Manaus – A segunda fase da operação ‘Mamon’ foi deflagrada ao longo desta quinta-feira (8), no município de Autazes (distante 113 quilômetros a sudeste de Manaus), e resultou na apreensão de 11 armas de fogo, totalizando 20 armas apreendidas desde o início da ação do Departamento de Repressão ao Crime Organizado (DRCO).

De acordo com o diretor do DRCO, delegado Rafael Allemand, durante as investigações da segunda fase da operação, os policiais tinham ciência de que armas pertencentes a facção criminosa estavam escondidas, mas a equipe não sabia o local exato.

“O que nos chamou a atenção é que são armas novas, que estavam empacotadas. As investigações vão continuar para saber se eles (alvos da operação) estavam fazendo o tráfico de armas. São armas que não são vistas comumente aqui na região. Vamos investigar para saber aonde iria esse material”, disse Allemand.

Armas estavam empacotadas e enterradas em uma casa no município de Autazes (Foto: Renê Silva/GDC)

O delegado do DRCO revelou que, por conta disso, os agentes policiais esperaram que os outros alvos da operação, que não foram presos na primeira fase, fizessem alguma movimentação. Quando eles começaram a agir, os investigadores receberam a informação de que o motorista do narcotraficante Gilson Mattos Rodrigues, 41, que comandava o esquema, teria transportado as armas de um sítio conhecido como “Amarelo”, na BR-319, no município de Manaquiri, (distante 60 quilômetros a sudoeste da capital) para Autazes.
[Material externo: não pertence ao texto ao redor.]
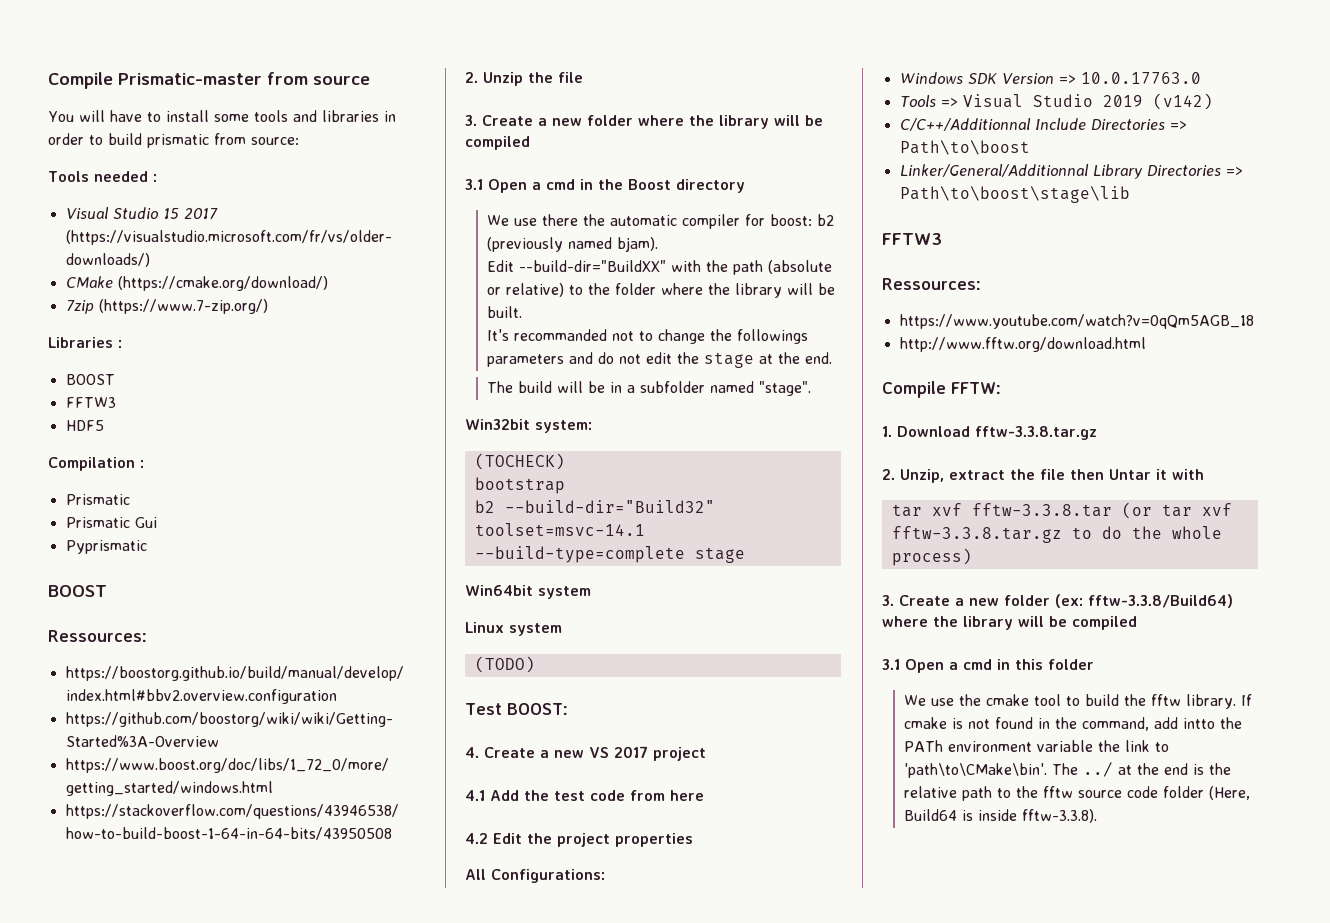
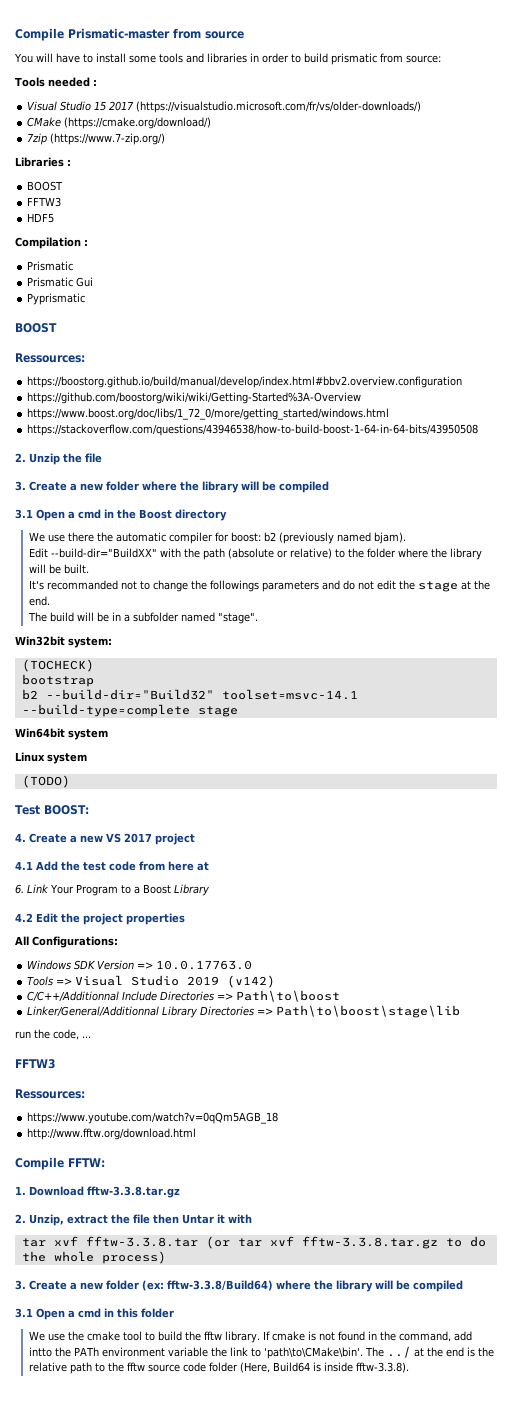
(704, 795) none -> [197,862,209,871] [15,884,209,896] at // 6. Link Your Program to a Boost Library
(1130, 194) none -> [15,1029,91,1040] // run the code, ...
Ao ser indiciado, o motorista de Gilson, que não teve o nome divulgado, contou, na sede do DRCO, em Manaus, que as armas estavam enterradas em uma casa na Rua AZ1, no bairro Rosarinho, em Autazes. Aos saber da localização, a equipe policial se dirigiu ao município e, por volta de 15h desta quinta-feira, realizou a apreensão das armas.

“Gilson é o grande líder. Ele que organizava todo os atos da quadrilha. Elas (armas) estavam em um sítio do próprio (Gilson) e pertencem a ele. Vamos investigar se ele vendia ou utilizava para sua proteção. Mas, pela maneira que estavam enterradas, acreditamos que era para venda”, completou o delegado Allemand.

Além do motorista, mais duas pessoas que auxiliaram no transporte das armas foram indiciadas. Agora, o trio faz parte do processo principal e responderá pelos crimes de organização criminosa e posse de arma de fogo de uso restrito.